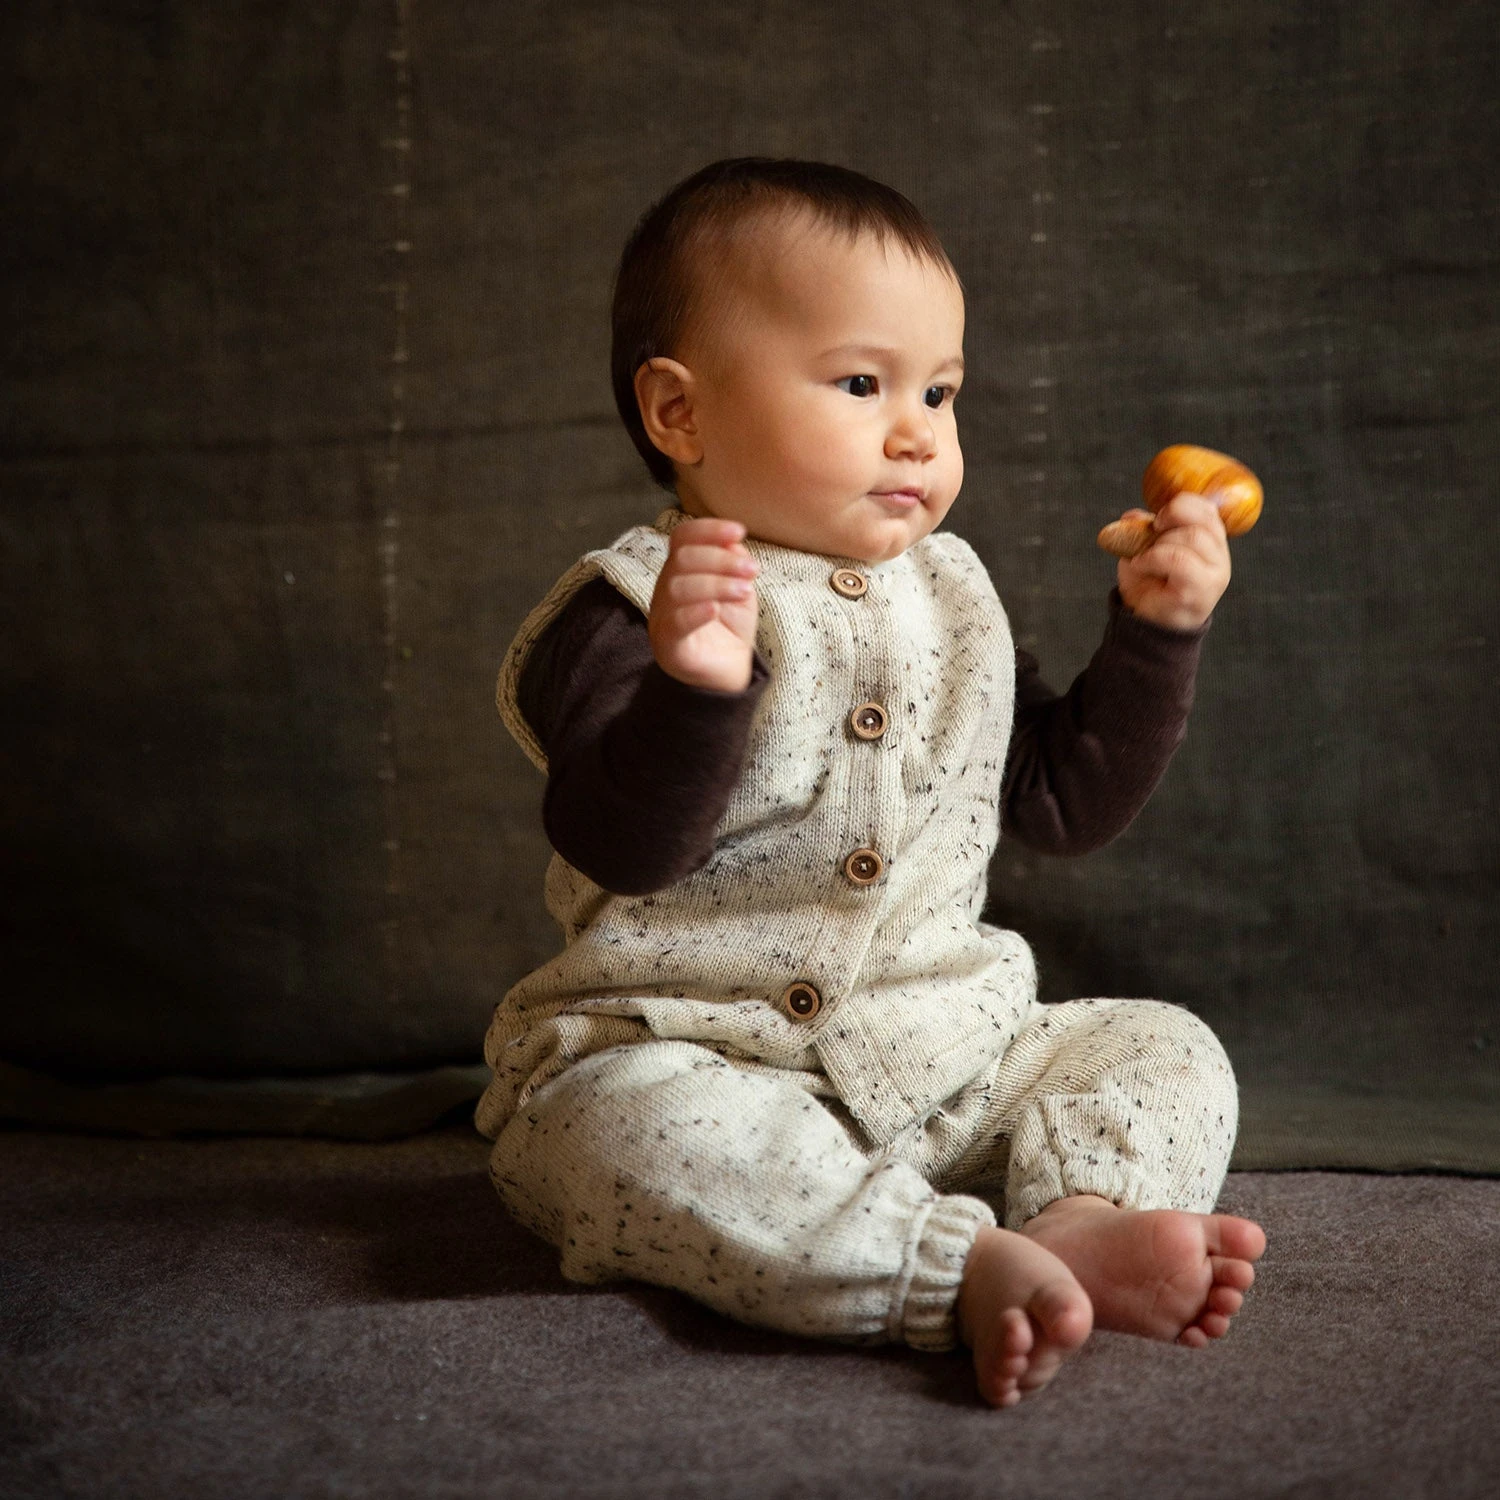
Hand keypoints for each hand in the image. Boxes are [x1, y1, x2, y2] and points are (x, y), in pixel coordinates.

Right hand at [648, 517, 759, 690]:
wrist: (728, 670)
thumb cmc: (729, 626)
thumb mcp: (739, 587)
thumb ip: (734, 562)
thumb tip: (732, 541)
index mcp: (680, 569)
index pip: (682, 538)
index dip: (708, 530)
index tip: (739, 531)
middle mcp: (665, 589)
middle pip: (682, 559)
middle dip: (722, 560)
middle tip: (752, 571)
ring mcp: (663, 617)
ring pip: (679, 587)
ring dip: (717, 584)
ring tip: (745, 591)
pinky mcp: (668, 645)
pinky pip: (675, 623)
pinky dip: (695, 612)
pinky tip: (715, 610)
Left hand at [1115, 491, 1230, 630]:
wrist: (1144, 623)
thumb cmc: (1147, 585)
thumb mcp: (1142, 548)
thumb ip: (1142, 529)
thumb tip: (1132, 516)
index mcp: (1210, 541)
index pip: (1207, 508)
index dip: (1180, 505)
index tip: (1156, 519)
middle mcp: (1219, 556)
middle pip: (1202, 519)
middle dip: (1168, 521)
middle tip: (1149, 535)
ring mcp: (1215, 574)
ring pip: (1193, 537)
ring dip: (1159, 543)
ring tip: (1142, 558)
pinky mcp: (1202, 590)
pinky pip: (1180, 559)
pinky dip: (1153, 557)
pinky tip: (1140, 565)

## [EXERCISE DESCRIPTION]
Output the complete listing exactly as it appears, except for the images.

## [WRITTEN SOLUTION]
Hand keypoints for each hand in the image. Boxes are [x1, y1, x2, y2] and points are (x, y), in pixel coordinates.

Right hand at [648, 517, 759, 690]:
wrist: (728, 670)
thumb cmc: (729, 626)
thumb mcp: (739, 587)
thumb ip: (734, 562)
thumb tip: (732, 541)
index mcp: (680, 569)
index pip: (682, 538)
index dip: (708, 530)
index tip: (739, 531)
middle mcp: (665, 589)
middle pip: (682, 559)
middle dip: (722, 560)
middle tip: (752, 571)
ring mcp: (663, 617)
ring pip: (679, 587)
ring dip: (717, 584)
ring tip: (745, 591)
pinky mcp: (668, 645)
pinky pip: (675, 623)
pinky dip: (695, 612)
pinky tip: (715, 610)
Left hand at [1115, 491, 1230, 630]:
wrist: (1144, 623)
thumb cmc: (1147, 585)
thumb mcp: (1142, 548)
thumb ip: (1142, 529)
thumb tip: (1132, 516)
index mcp: (1210, 541)
index pip: (1207, 508)
index dip: (1180, 505)
index tip: (1156, 519)
middle mcp: (1219, 556)
middle pip: (1202, 519)
middle dip: (1168, 521)
middle tip: (1149, 535)
ring mcp: (1215, 574)
ring pip: (1193, 537)
ring dip: (1159, 543)
ring tip: (1142, 558)
pinky mcp: (1202, 590)
pinky pip: (1180, 559)
pinky dip: (1153, 557)
pinky tip: (1140, 565)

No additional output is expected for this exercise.